Reading Auerbach, I realize the strangeness of the world Dante created in the Divine Comedy. First the impossible coexistence of the eternal presence of souls in the state meted out to them by divine judgment and the limited freedom of those very souls to experience - and to interact with Dante. As Auerbach puts it:

Here we face the astounding paradox of what is called Dante's realism. Imitation of reality is imitation of the sensory experience of life on earth - among the most essential characteristics of which would seem to be its possessing a history, its changing and developing. Whatever degree of freedom the imitating artist may be granted in his work, he cannot be allowed to deprive reality of this characteristic, which is its very essence. But Dante's inhabitants of the three realms lead a 'changeless existence.' (Hegel uses the expression in his Lectures on Aesthetics in one of the most beautiful passages ever written on Dante.) Yet into this changeless existence Dante 'plunges the living world of human action and endurance and more especially of individual needs and destinies.' (Mimesis, p. 191).

This leads Auerbach to note that those residing in the afterlife - and most especially in Hell, since they are cut off from the divine - retain their contact with earthly life, which is the place where their fate is determined, "[f]or it is precisely the absolute realization of a particular earthly personality in the place definitively assigned to it, which constitutes the Divine Judgment" (193).

Not only are criminals classified in God's penal system according to their crimes only - so that everything else - the peripheral stuff of their character - can shine in the brilliance of its contrast with their eternal neighbors - but, more importantly, the crime, once committed, seals the individual's classification for eternity and, by implication, the identity of the individual himself. People have unchanging identities in God's world, and the choices made by people, inseparable from their identities, determine their eternal fates.

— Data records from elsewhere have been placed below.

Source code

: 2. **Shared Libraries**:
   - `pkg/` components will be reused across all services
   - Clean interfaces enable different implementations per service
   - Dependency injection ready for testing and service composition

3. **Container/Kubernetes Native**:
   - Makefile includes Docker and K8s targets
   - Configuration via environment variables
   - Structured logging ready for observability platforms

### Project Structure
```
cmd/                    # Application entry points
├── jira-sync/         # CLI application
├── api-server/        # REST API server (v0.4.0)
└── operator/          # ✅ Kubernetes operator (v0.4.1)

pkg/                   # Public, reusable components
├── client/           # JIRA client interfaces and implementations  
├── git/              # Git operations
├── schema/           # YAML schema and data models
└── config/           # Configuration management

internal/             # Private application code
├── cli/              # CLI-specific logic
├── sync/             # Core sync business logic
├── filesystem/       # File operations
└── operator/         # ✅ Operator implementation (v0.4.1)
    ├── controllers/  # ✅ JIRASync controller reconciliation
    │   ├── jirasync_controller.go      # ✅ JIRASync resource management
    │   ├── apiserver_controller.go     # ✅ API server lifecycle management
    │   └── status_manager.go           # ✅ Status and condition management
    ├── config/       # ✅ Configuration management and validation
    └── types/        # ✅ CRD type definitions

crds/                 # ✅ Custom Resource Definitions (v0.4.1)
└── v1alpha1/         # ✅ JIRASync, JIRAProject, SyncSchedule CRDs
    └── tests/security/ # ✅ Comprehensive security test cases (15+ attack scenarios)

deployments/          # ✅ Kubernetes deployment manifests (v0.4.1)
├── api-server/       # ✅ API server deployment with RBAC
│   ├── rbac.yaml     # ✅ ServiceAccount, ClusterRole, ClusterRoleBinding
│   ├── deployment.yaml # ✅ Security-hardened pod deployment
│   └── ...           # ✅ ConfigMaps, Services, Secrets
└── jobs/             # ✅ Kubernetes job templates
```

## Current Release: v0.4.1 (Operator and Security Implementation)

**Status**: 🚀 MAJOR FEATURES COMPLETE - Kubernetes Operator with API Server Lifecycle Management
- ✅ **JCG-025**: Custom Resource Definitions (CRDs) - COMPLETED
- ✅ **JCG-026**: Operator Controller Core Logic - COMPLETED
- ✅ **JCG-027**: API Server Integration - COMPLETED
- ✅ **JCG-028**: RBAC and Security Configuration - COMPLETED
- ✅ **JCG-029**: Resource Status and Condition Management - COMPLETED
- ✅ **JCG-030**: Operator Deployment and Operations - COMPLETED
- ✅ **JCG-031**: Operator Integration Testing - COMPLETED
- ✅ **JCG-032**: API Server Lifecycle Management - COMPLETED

It would seem that justice, as equitable recompense for one's actions, with the idea of eternity as developed in Christian thought, must assume as its condition of possibility the unchangeability of human character - for all eternity. If the possibility that human beings are not identical with themselves over the course of a lifespan would make a mess of contracts and criminal law, just imagine what it would do to Divine Judgment! Human beings, separated from their bodies and earthly life, deprived of the temporality in which one can have concrete feelings, desires, experiences, etc., must, in the afterlife, retain the identity without the temporal condition in which it is possible. Hence, the image of eternal life in which everyone is somehow assigned a particular stage of life in which he or she remains forever (what do transsexuals do in hell or heaven?)

Personal change destabilizes the eternal scheme of creation. Nietzsche's thesis, slightly altered, that personal identity is the prerequisite for power, finds its ultimate realization in the Christian universe. Eternal judgment is the apotheosis of personality, as that which traps people in a state of consistency, allowing them to be subjected to the authority of God.